Treatment. The application of both a lubricating ointment such as triple antibiotic and Aquaphor relieves the symptoms and helps prevent further friction injury.
Prevention. Merely changing the athletic clothing to a fabric that generates less friction may bring about very significant improvement. Any adjustment in the area of involvement that eliminates or diminishes the friction applied to the skin surface ameliorates chafing. As already mentioned, the application of petrolatum or Aquaphor may be very helpful. To decrease moisture, which may play a causative role, some athletes favor absorbent powders.

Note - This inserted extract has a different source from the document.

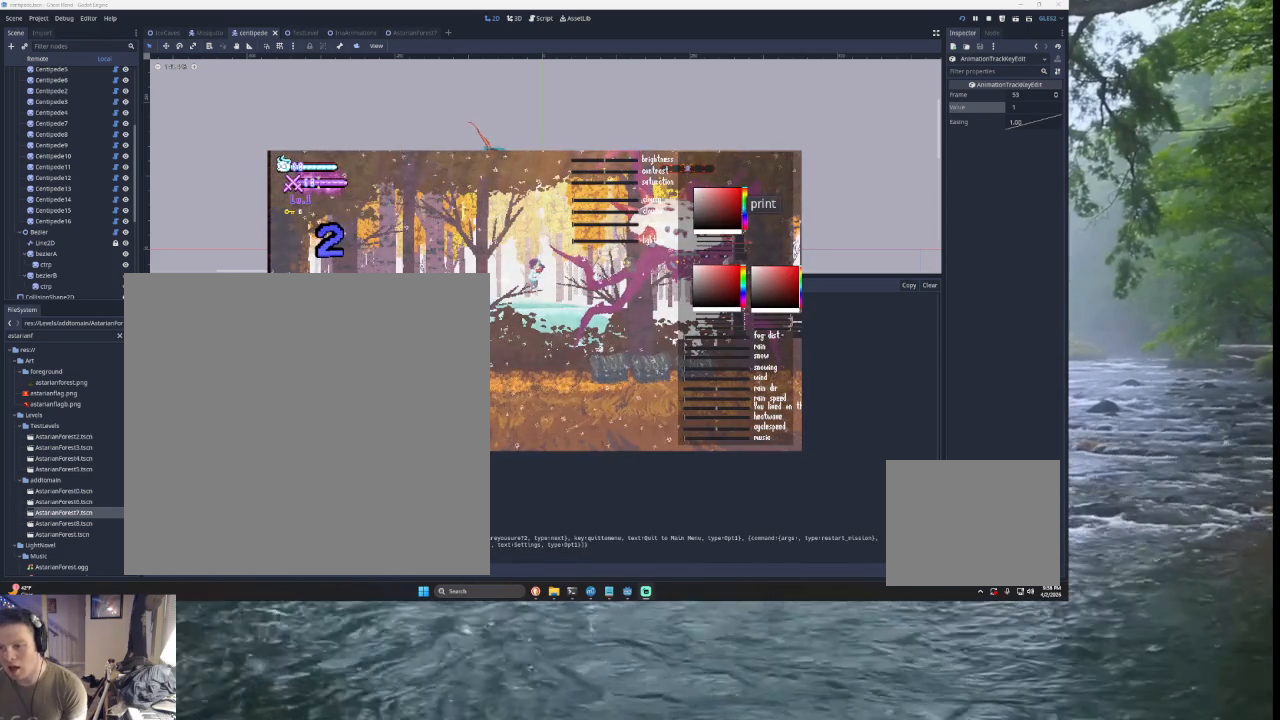
{"buttons": [], "left_stick": "center", "right_stick": "left", "events": []}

Presentation and Characteristics. A painful problem caused by long-term friction applied to a specific body part is the erosions that occur over the areolae and nipples of certain athletes. In extreme cases, the resulting injury may even cause hemorrhage into the clothing or uniform covering the area of involvement. Because the condition is particularly common in long-distance runners, it is usually referred to as jogger’s nipples. Because most women athletes wear some type of soft protective sports bra, the problem is more common among men than women.
Treatment. Treatment is essentially the same as for all forms of superficial abrasion. The application of an antibiotic ointment covered by a simple dressing such as a Band-Aid is usually sufficient.